Data section |
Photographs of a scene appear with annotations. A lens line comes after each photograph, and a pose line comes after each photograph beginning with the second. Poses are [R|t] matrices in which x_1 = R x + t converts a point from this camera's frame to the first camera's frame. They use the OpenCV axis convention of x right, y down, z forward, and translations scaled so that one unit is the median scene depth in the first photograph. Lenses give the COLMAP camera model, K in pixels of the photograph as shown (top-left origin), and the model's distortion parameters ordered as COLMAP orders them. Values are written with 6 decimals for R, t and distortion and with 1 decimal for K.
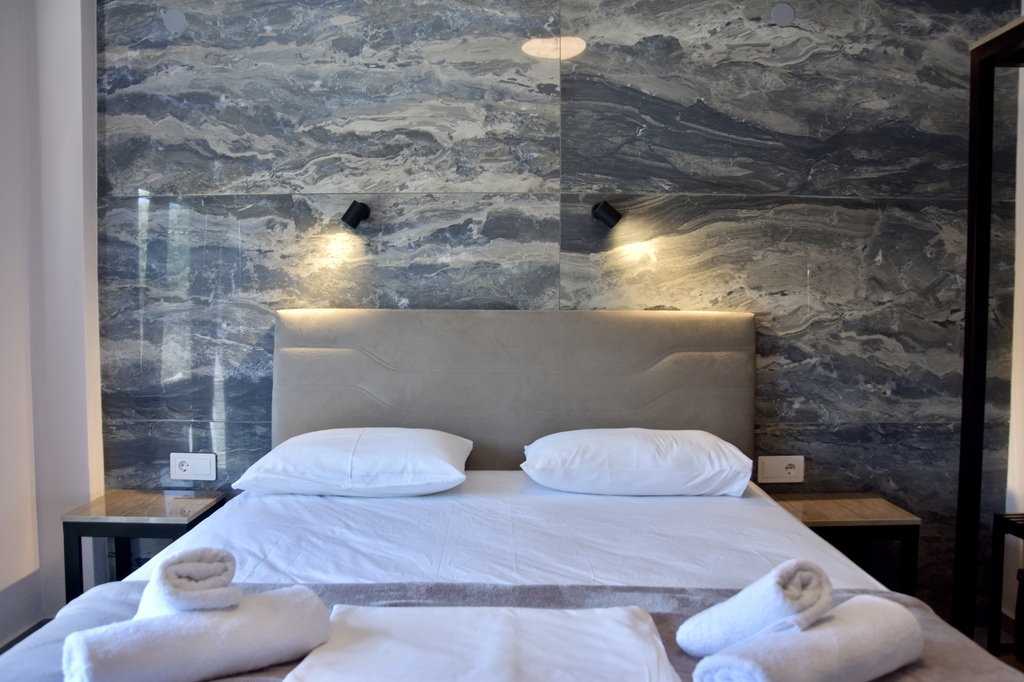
lens RADIAL K [[820.8, 0, 509.7], [0, 820.8, 344.3], [0, 0, 1]] dist [-0.156747, 0.129581]
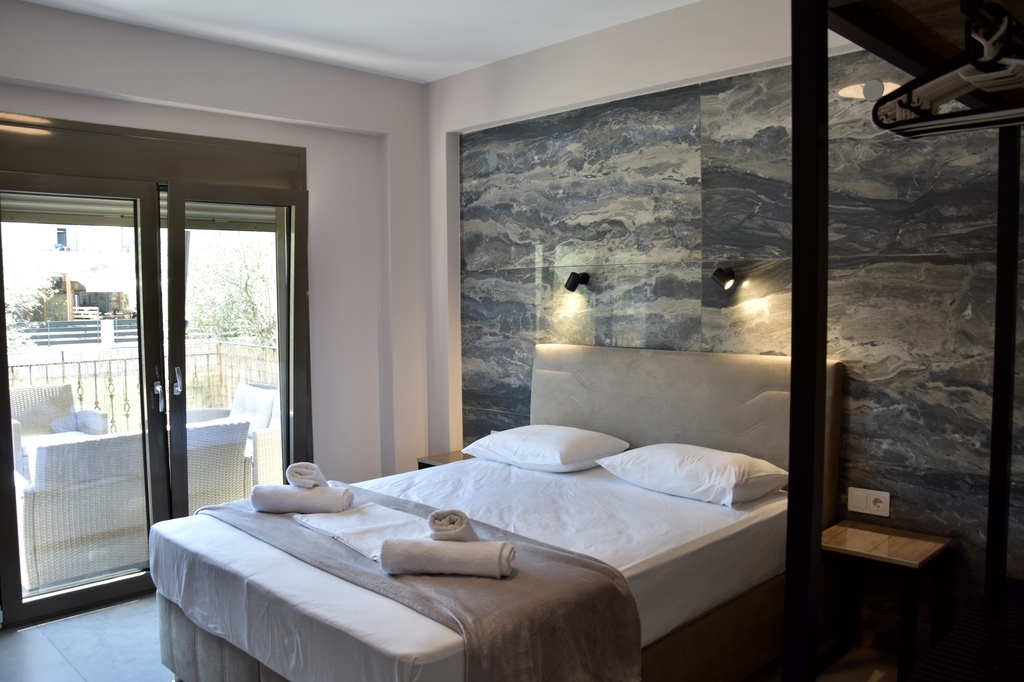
lens RADIAL K [[820.8, 0, 517.6], [0, 820.8, 345.8], [0, 0, 1]] dist [-0.156747, 0.129581]
pose [[0.707509, 0.035384, -0.705818, 0.773524], [-0.025182, 0.999374, 0.024859, -0.075968], [0.706256, 0.000186, 0.707957, -0.122314]]
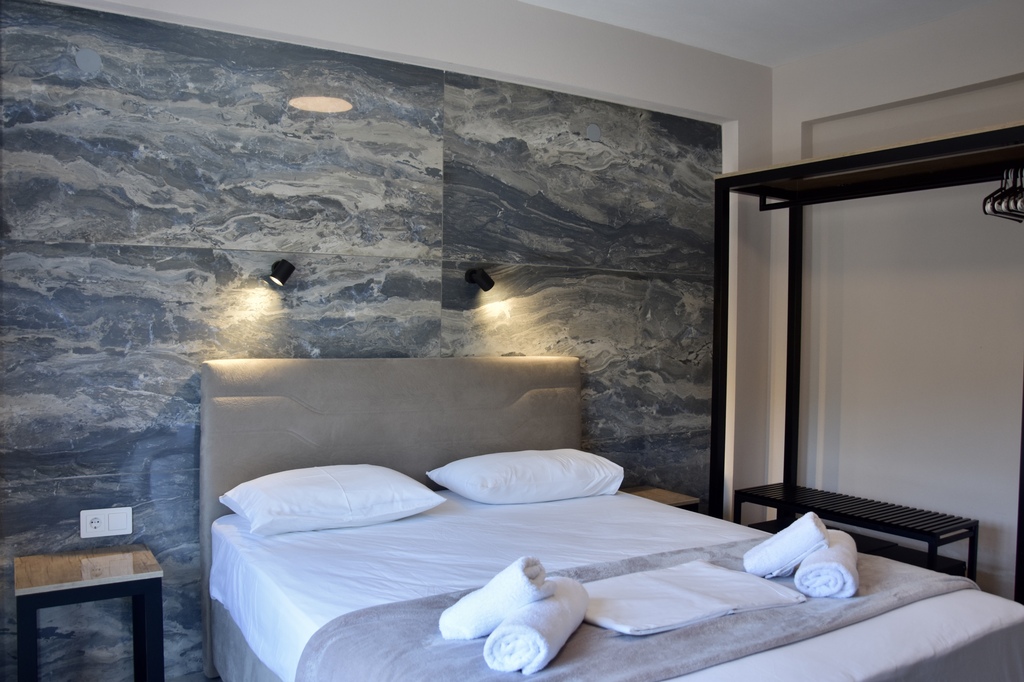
lens RADIAL K [[820.8, 0, 511.2], [0, 820.8, 345.6], [0, 0, 1]] dist [-0.156747, 0.129581]
pose [[0.849765, -0.007148, 0.527113, -0.489889], [0.018188, 0.999710, -0.015765, -0.038064], [-0.526847, 0.022983, 0.849649, -0.078091]]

What you have to do | Retype the listing above exactly as it appears, omitting the pictures.

Exercise output |
Photographs of a scene appear with annotations. A lens line comes after each photograph, and a pose line comes after each photograph beginning with the second. Poses are [R|t] matrices in which x_1 = R x + t converts a point from this camera's frame to the first camera's frame. They use the OpenCV axis convention of x right, y down, z forward, and translations scaled so that one unit is the median scene depth in the first photograph. Lenses give the COLMAP camera model, K in pixels of the photograph as shown (top-left origin), and the model's distortion parameters ordered as COLMAP orders them. Values are written with 6 decimals for R, t and distortion and with 1 decimal for K.
lens RADIAL K [[820.8, 0, 509.7], [0, 820.8, 344.3], [0, 0, 1]] dist [-0.156747, 0.129581]
lens RADIAL K [[820.8, 0, 517.6], [0, 820.8, 345.8], [0, 0, 1]] dist [-0.156747, 0.129581]
pose [[0.707509, 0.035384, -0.705818, 0.773524], [-0.025182, 0.999374, 0.024859, -0.075968], [0.706256, 0.000186, 0.707957, -0.122314]]
lens RADIAL K [[820.8, 0, 511.2], [0, 820.8, 345.6], [0, 0, 1]] dist [-0.156747, 0.129581]
pose [[0.849765, -0.007148, 0.527113, -0.489889], [0.018188, 0.999710, -0.015765, -0.038064], [-0.526847, 0.022983, 0.849649, -0.078091]]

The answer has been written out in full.